■ THE PROBLEM
Of all the entries below, only the lines from the one with "Federation of Ethnic" up to and including the one with "The negative impacts" are to be duplicated exactly.

■ TASK DATA
----------

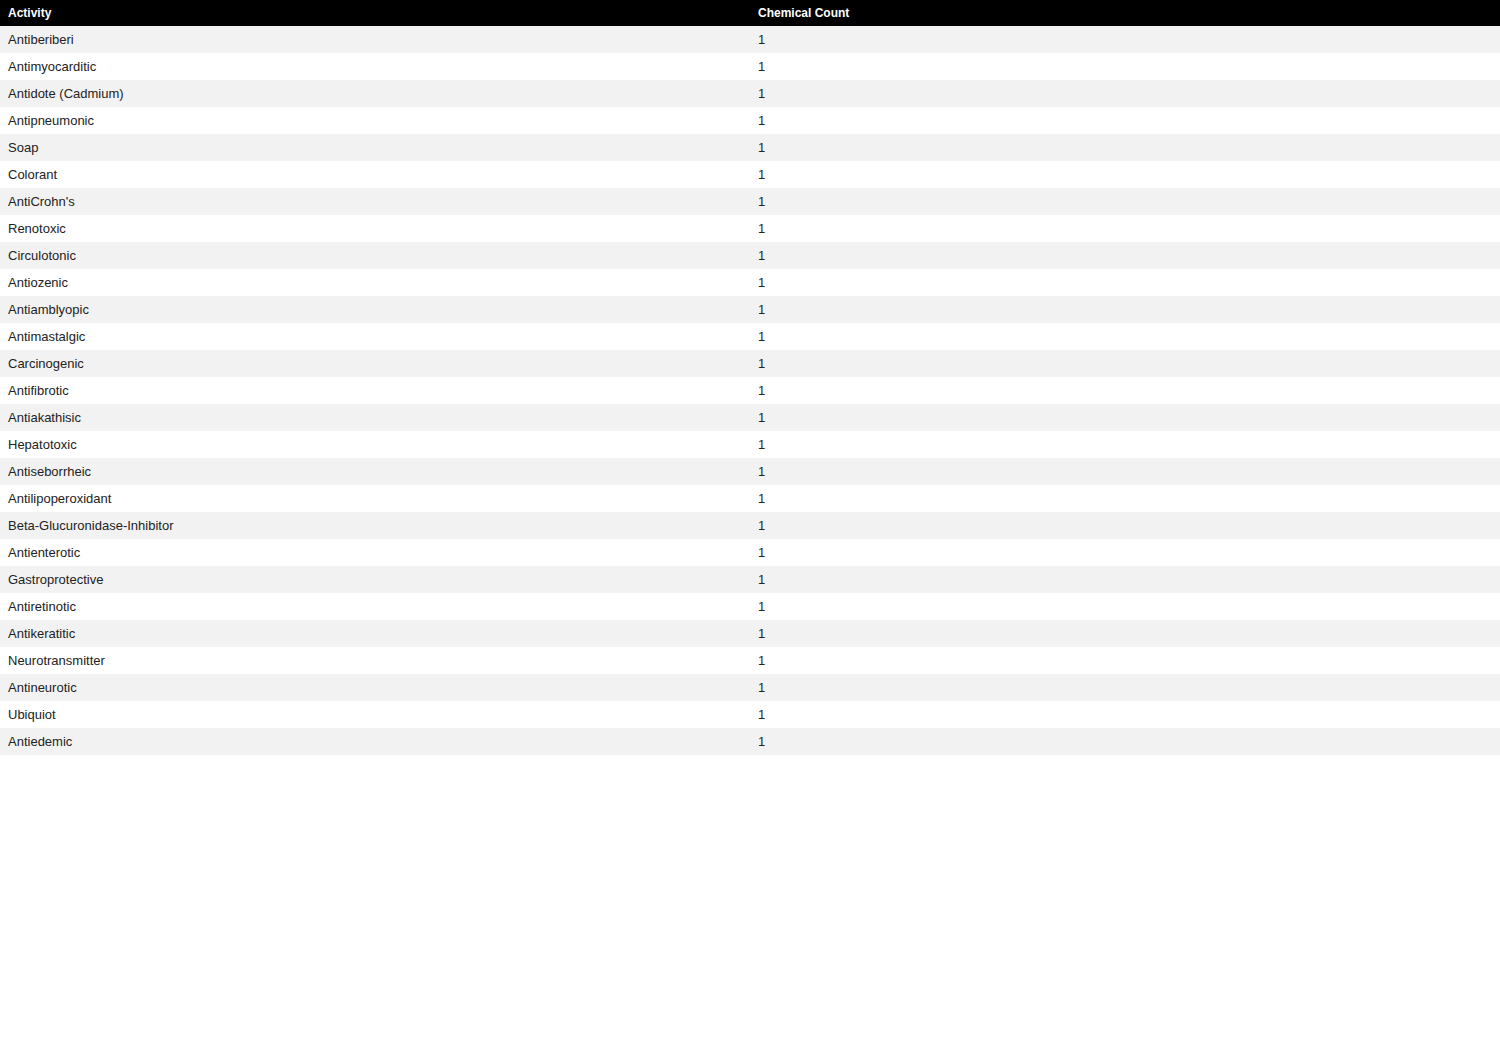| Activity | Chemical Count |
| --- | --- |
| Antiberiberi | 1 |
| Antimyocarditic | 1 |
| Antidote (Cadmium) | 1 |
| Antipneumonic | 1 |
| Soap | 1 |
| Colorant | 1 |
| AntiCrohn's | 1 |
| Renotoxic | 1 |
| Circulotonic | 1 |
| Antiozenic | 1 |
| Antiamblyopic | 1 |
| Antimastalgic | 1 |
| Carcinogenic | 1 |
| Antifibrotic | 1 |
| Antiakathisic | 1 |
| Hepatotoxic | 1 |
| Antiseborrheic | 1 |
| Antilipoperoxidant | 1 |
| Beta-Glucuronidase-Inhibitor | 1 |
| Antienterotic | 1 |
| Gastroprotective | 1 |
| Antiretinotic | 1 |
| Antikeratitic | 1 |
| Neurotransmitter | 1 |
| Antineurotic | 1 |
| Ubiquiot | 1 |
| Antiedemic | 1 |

----------

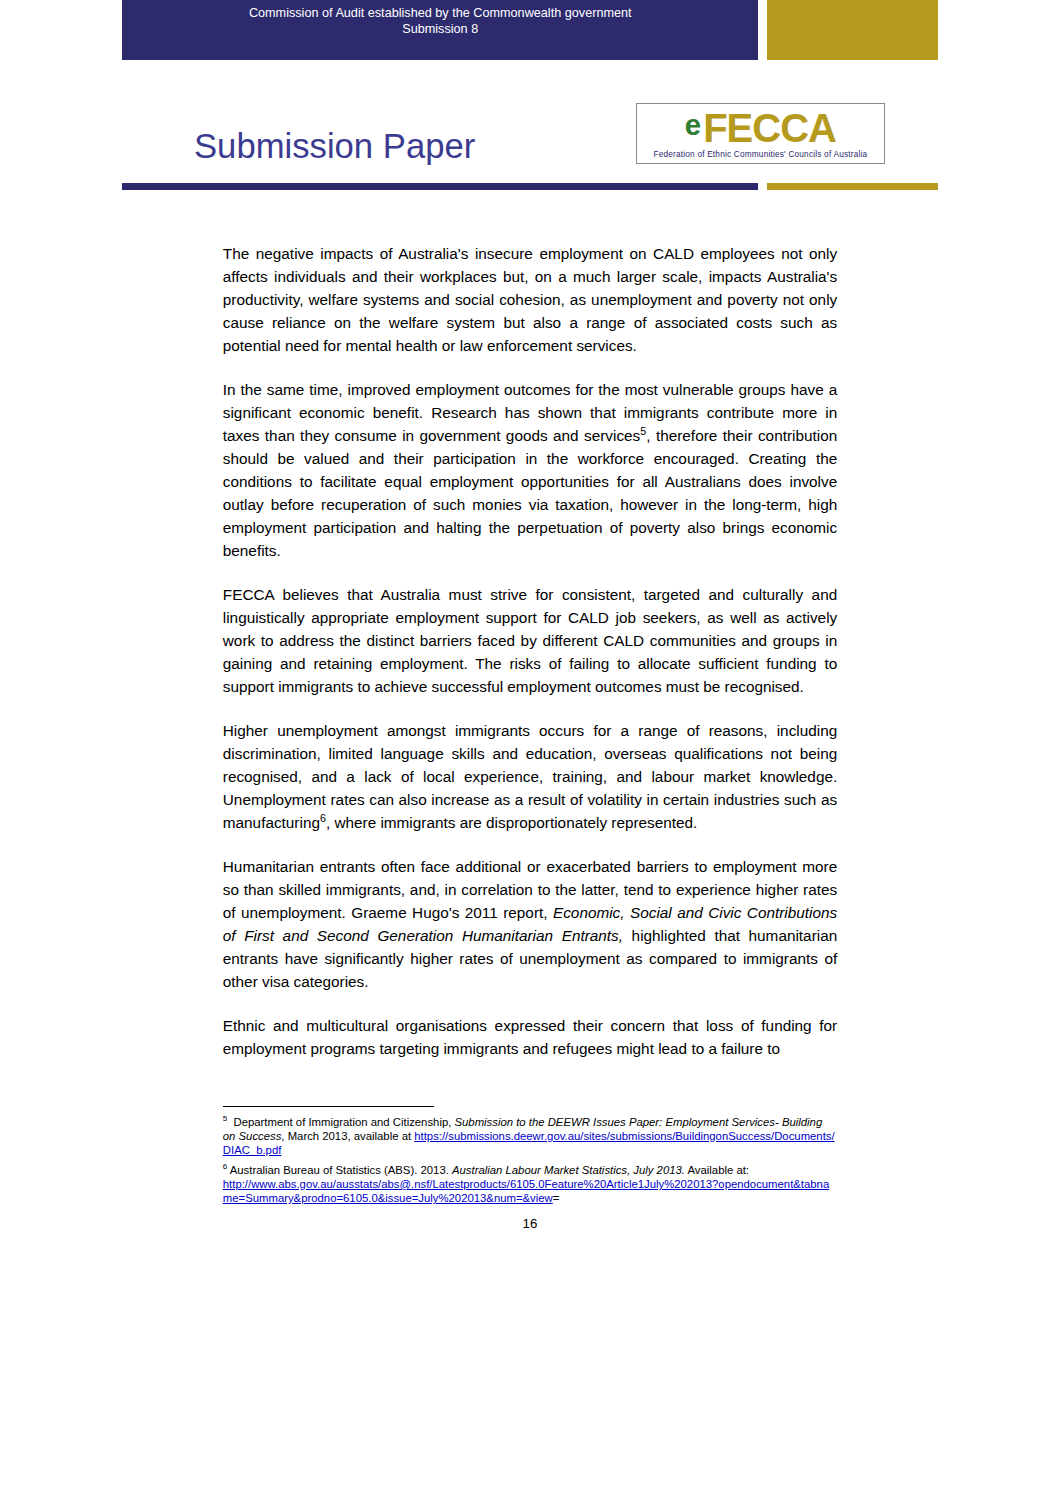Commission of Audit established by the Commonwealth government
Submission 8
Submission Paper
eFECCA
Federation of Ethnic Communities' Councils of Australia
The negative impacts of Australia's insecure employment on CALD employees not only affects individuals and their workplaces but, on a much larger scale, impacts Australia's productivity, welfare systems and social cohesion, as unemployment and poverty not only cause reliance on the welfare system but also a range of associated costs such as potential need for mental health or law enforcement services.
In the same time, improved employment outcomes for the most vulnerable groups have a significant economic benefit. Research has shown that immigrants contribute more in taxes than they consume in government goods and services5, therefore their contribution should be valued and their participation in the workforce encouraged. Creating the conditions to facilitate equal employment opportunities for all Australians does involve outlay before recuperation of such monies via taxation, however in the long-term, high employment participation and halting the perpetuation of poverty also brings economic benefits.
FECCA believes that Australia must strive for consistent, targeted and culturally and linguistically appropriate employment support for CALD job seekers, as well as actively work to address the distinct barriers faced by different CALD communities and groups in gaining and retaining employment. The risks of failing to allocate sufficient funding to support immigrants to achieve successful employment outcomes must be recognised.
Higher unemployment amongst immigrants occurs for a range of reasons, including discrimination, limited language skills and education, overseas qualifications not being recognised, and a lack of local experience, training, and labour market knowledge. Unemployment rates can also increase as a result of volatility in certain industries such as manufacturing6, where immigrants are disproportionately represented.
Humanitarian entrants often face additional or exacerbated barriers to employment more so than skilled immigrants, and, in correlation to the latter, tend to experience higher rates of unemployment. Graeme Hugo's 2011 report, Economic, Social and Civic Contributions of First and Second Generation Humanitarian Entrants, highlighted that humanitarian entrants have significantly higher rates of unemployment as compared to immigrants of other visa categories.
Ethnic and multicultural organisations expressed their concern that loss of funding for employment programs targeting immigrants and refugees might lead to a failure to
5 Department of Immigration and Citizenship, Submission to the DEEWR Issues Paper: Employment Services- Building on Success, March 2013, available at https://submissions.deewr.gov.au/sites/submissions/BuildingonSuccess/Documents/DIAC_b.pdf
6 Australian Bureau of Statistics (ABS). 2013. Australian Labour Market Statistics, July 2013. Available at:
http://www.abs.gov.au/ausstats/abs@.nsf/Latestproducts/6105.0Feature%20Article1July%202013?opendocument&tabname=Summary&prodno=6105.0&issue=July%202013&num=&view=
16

----------

■ SOLVED EXERCISE
Federation of Ethnic Communities' Councils of Australia
The negative impacts of Australia's insecure employment on CALD employees not only affects individuals and their workplaces but, on a much larger scale, impacts Australia's productivity, welfare systems and social cohesion, as unemployment and poverty not only cause reliance on the welfare system but also a range of associated costs such as potential need for mental health or law enforcement services.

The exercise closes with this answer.